2. The rotating blade row as claimed in claim 1, wherein the projection (20) extends from the pressure side of the shroud (18) in an axial direction (A) parallel to a rotor axis of the steam turbine.

3. The rotating blade row as claimed in claim 1, wherein the projection (20) is arranged sufficiently remotely from the shroud (18) on a trailing edge (17) of the blades such that mass equilibrium of the shroud is ensured between the suction side and pressure side of the shroud (18).

4. The rotating blade row as claimed in claim 3, wherein the projection (20) is arranged in a portion of the shroud (18) which faces a leading edge (16).

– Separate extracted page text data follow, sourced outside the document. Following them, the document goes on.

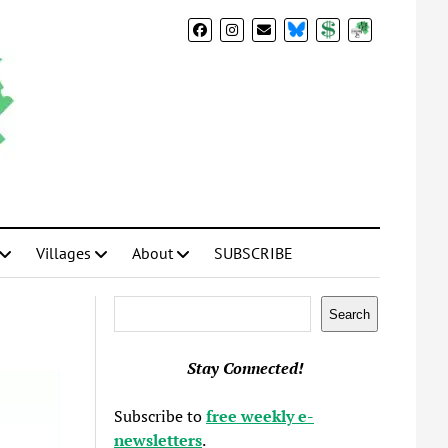
BlueSky
Donate
Subscribe
Villages
About
SUBSCRIBE
Search
Search
Stay Connected!
Subscribe to
free weekly e-
newsletters
.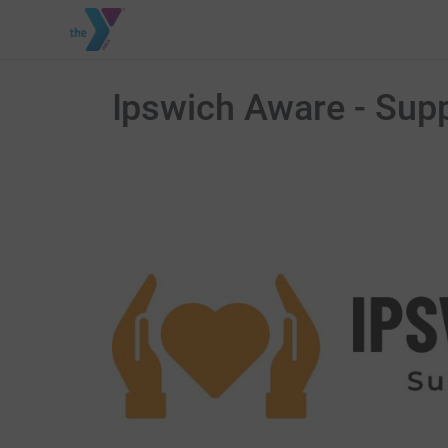
Ipswich Aware - Supp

5. The rotating blade row as claimed in claim 2, wherein a recess (21) is provided between the leading edge (16) of the blades (10) and a maximum extent (Emax) of the projection (20) in the axial direction (A), parallel to the rotor axis of the steam turbine.

6. The rotating blade row as claimed in claim 1, wherein a radial extent (rt2) of the projection (20) is greater than a radial extent (rt1) of the shroud (18) in an area of a trailing edge (17) of the blades (10).